What the Brochures Won’t Print
Let me be honest with you. I’m British. Which means I complain when it’s too cold, when it’s too hot, when the tea arrives thirty seconds late. I understand you.
Here is what you actually need to know:
The villa is not where you sleep. The villa is your weapon. If you book a ground-floor room with a tiny window facing a wall, you will suffer. If you book a villa with a plunge pool, a shaded courtyard, and a rooftop that catches the evening breeze, you will wonder why anyone goes anywhere else in August. Abalya’s properties are built for this. No compromise.
The Atlas Mountains are a cheat code. Twenty-five minutes from the chaos, the temperature drops ten degrees. The Ourika Valley has waterfalls you can stand under. The Agafay Desert at sunset is stupidly beautiful and surprisingly cool after dark. Use this.

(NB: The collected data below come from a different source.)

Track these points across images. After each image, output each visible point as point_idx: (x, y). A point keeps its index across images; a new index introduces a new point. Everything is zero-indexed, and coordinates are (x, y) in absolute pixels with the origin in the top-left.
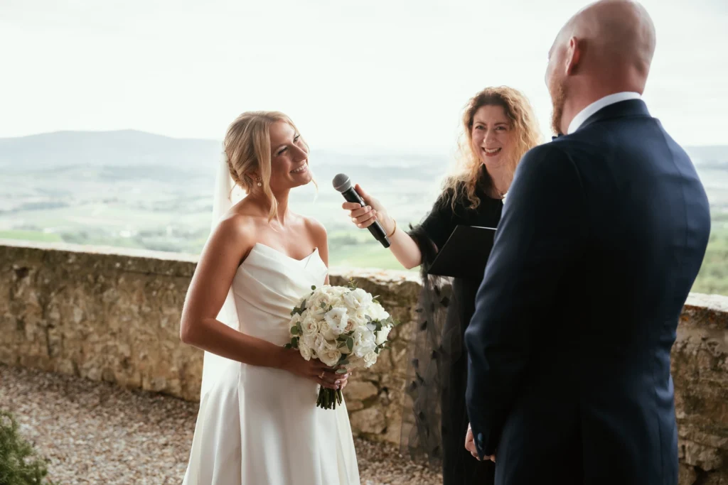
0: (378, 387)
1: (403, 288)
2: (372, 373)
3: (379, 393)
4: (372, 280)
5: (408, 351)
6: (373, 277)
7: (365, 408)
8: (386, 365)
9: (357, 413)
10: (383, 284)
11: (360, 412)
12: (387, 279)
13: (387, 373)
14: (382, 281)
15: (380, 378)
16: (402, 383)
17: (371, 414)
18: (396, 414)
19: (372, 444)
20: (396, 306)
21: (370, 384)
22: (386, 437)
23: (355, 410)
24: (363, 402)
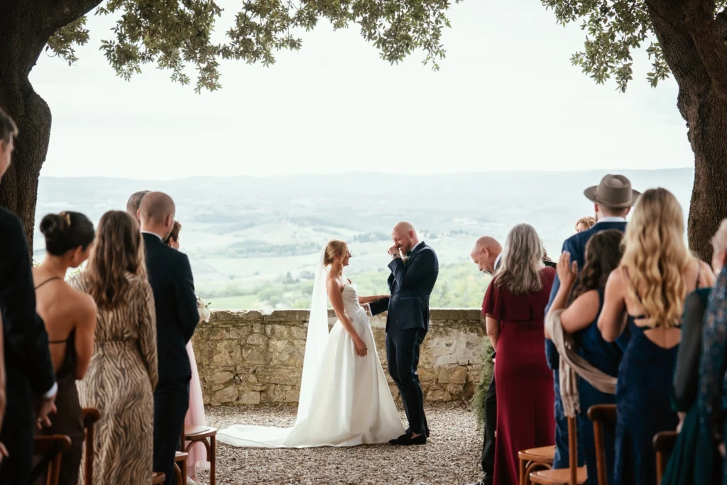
0: (234, 374)
1: (249, 316)
2: (229, 367)
3: (234, 378)
4: (228, 312)
5: (253, 350)
7: (225, 388)
11: (222, 390)
12: (237, 311)
13: (240, 365)
14: (234, 313)
15: (236, 369)
16: (249, 369)
17: (229, 391)
18: (246, 387)
19: (232, 407)
21: (229, 372)
22: (240, 402)
23: (219, 390)
24: (224, 384)
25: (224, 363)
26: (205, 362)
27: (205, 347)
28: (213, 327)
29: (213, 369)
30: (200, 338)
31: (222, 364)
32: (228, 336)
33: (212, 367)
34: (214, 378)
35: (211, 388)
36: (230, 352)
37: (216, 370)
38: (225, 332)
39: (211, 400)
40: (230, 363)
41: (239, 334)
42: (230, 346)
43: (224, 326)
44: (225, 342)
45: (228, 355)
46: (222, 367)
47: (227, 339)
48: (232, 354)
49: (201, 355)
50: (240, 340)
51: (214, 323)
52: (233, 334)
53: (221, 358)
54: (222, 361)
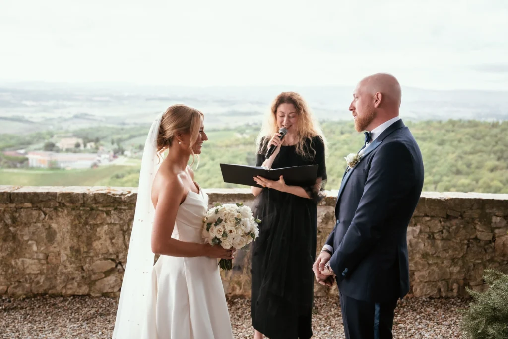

The food is not the enemy. The midday street stall selling three-day-old chicken? Yes, that’s the enemy. But a proper restaurant with a fan, cold water, and a waiter who doesn’t hate you? That’s heaven. Eat late. Eat inside. And for the love of God, eat the pastilla.
You will get lost. Good. The best things in Marrakech happen when your phone dies and you take a wrong turn into a courtyard full of stray cats and an old man selling fresh pomegranate juice. Don’t panic. Say salaam alaikum. Smile. You’ll find your way back.
The Verdict
Should you go to Marrakech in July?
Only if you want to feel like you’ve actually been somewhere. Only if you’re tired of sanitised, air-conditioned, risk-free travel that leaves you with nothing but a fridge magnet and a vague sense of disappointment.
The heat is real. So is the magic. But magic requires a little effort. A little planning. And a riad that gives a damn.
So book the flight. Pick the right room. Learn the rhythm. And when someone back home says “wasn’t it a bit hot?” you can smile and say:
“Not really. We knew what we were doing.”